YOUR GOAL:
Quote the records below in full, exactly as given, with the images taken out.

Change detection outputs:
*****

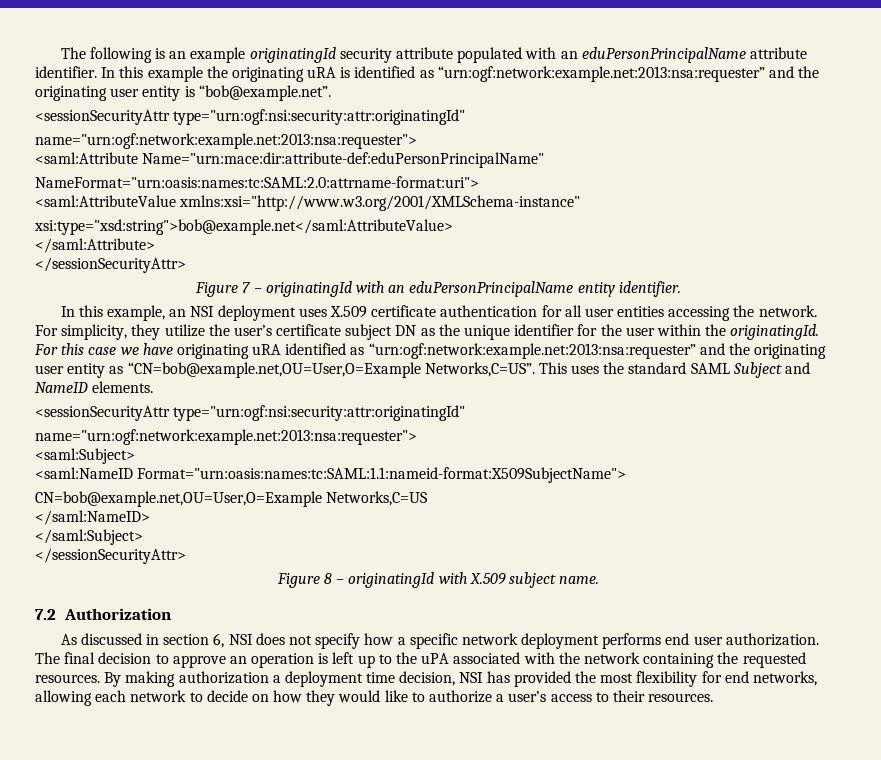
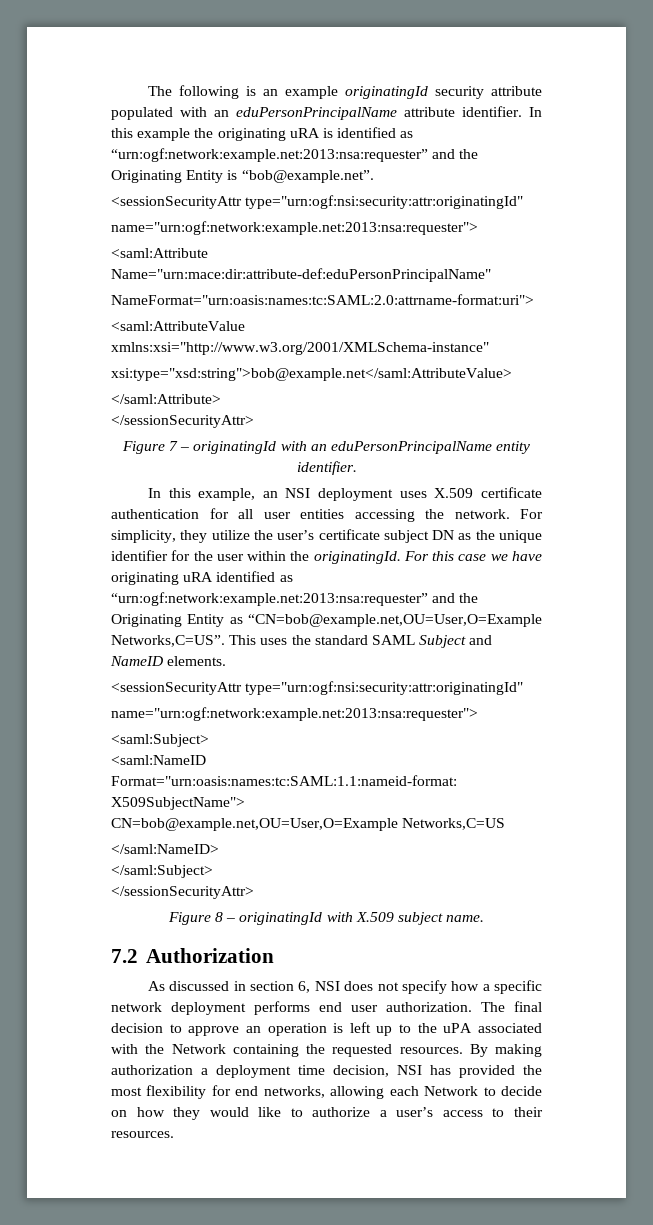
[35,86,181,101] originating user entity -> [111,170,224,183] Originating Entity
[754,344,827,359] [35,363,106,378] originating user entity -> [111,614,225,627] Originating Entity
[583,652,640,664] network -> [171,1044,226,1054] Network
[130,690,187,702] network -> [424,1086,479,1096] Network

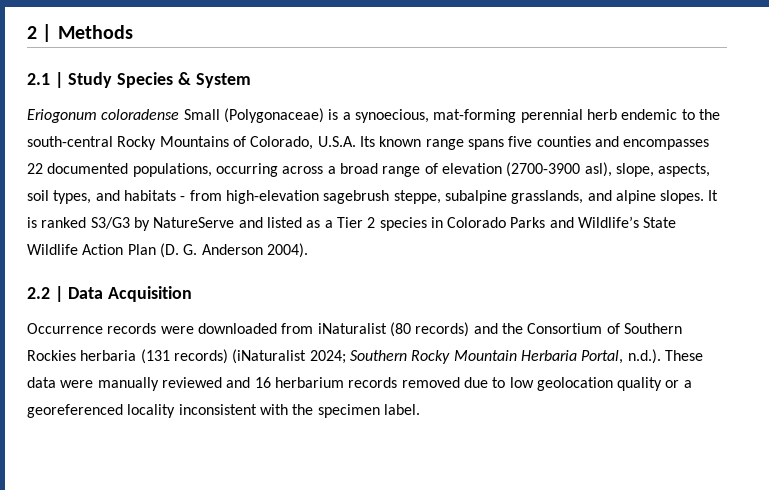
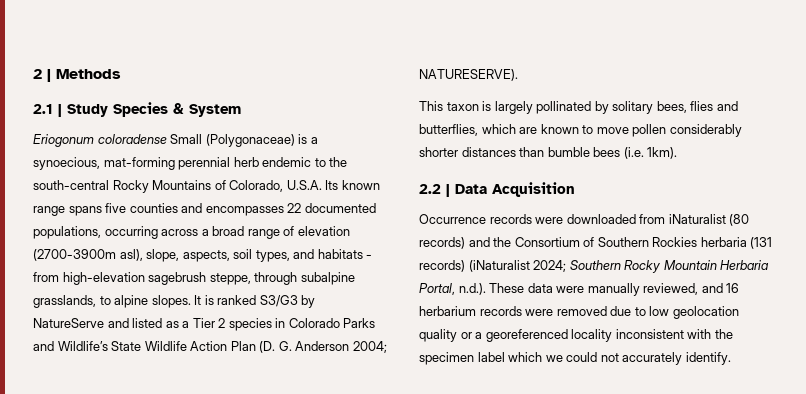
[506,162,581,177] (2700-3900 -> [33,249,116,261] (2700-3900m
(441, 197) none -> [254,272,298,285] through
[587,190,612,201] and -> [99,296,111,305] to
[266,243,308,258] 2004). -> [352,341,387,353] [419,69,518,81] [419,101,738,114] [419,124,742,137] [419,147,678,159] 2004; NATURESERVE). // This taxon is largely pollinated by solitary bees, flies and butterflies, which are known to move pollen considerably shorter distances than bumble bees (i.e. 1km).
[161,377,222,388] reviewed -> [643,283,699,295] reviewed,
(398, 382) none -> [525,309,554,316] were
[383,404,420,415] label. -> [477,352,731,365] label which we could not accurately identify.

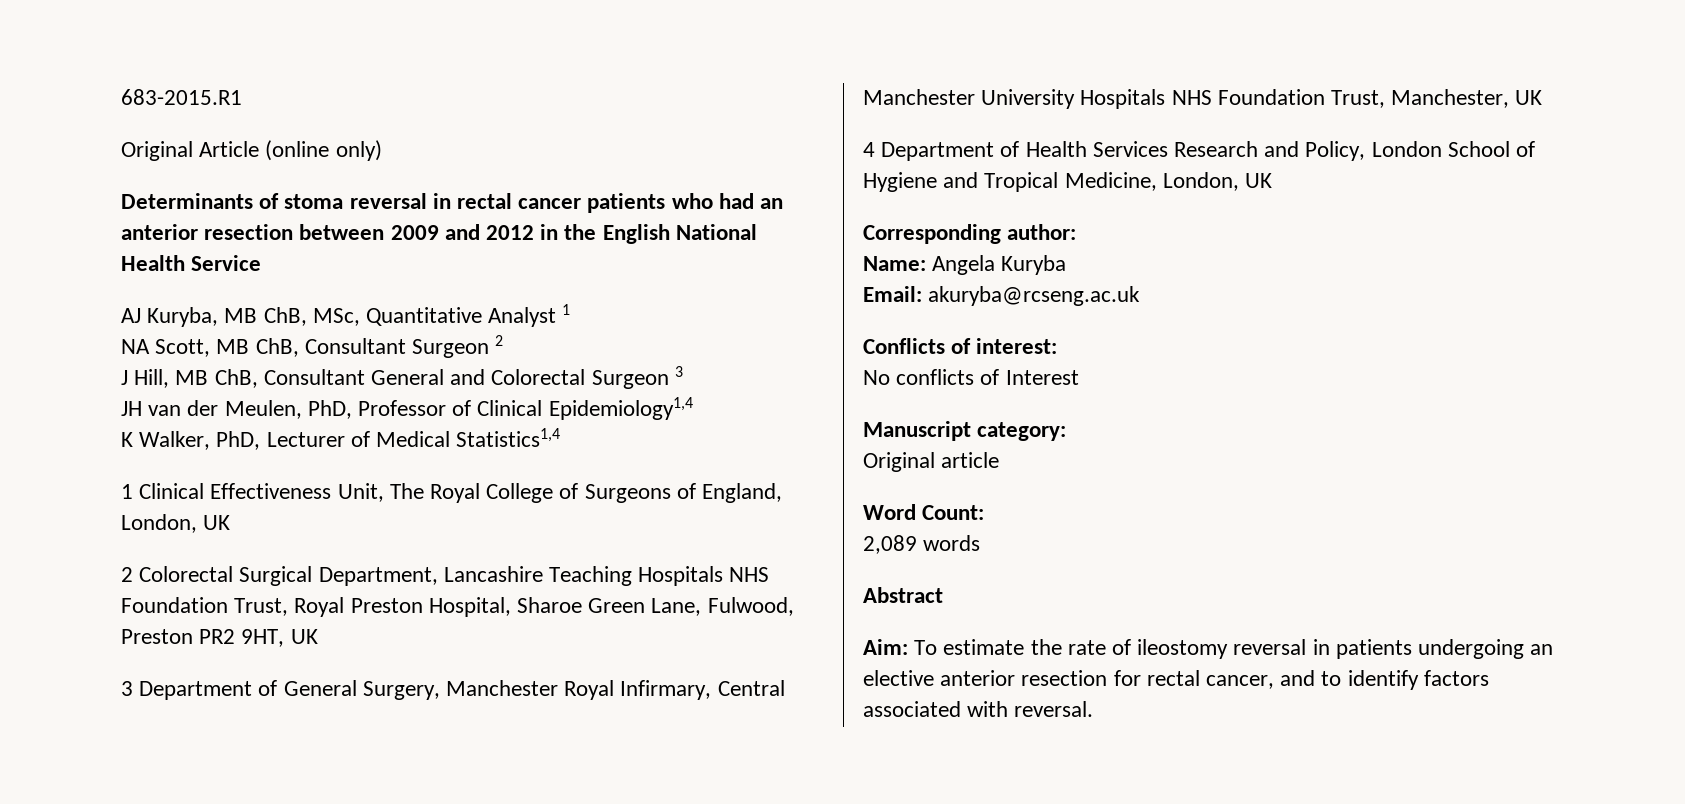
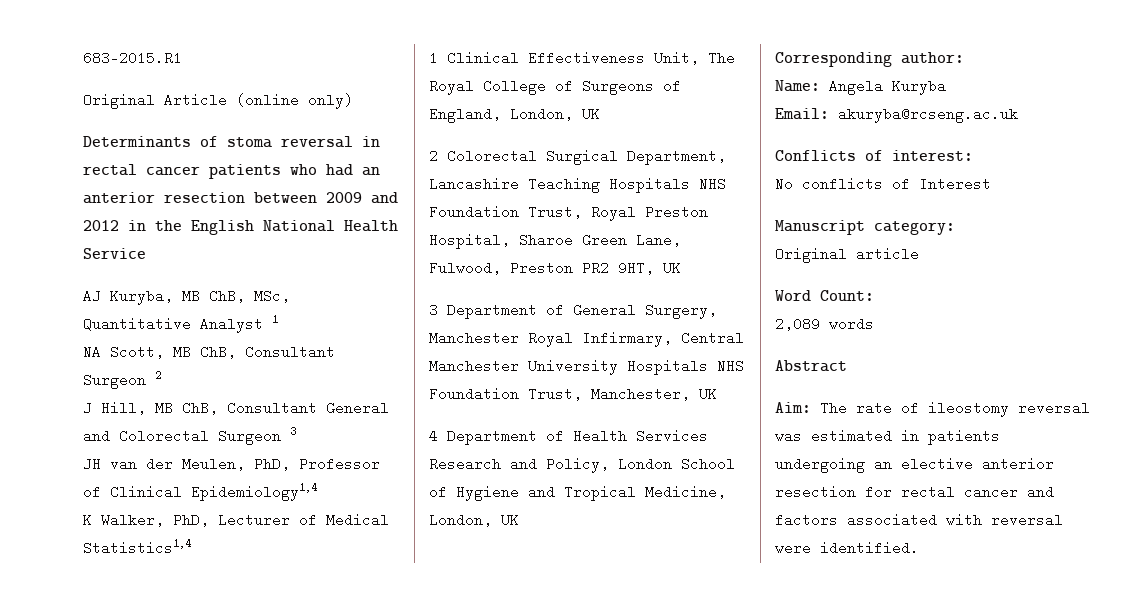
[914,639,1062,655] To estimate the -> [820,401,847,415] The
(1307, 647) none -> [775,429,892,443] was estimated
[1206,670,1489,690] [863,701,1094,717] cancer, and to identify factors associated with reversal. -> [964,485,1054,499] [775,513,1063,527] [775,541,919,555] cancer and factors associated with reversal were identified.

*****

TASK RESULT:
[35,86,181,101] originating user entity -> [111,170,224,183] Originating Entity
[754,344,827,359] [35,363,106,378] originating user entity -> [111,614,225,627] Originating Entity
[583,652,640,664] network -> [171,1044,226,1054] Network
[130,690,187,702] network -> [424,1086,479,1096] Network

[506,162,581,177] (2700-3900 -> [33,249,116,261] (2700-3900m
(441, 197) none -> [254,272,298,285] through
[587,190,612,201] and -> [99,296,111,305] to
[266,243,308,258] 2004). -> [352,341,387,353] [419,69,518,81] [419,101,738,114] [419,124,742,137] [419,147,678,159] 2004; NATURESERVE). // This taxon is largely pollinated by solitary bees, flies and butterflies, which are known to move pollen considerably shorter distances than bumble bees (i.e. 1km).
[161,377,222,388] reviewed -> [643,283,699,295] reviewed,
(398, 382) none -> [525,309,554,316] were
[383,404,420,415] label. -> [477,352,731,365] label which we could not accurately identify.

[914,639,1062,655] To estimate the -> [820,401,847,415] The
(1307, 647) none -> [775,429,892,443] was estimated
[1206,670,1489,690] [863,701,1094,717] cancer, and to identify factors associated with reversal. -> [964,485,1054,499] [775,513,1063,527] [775,541,919,555] cancer and factors associated with reversal were identified.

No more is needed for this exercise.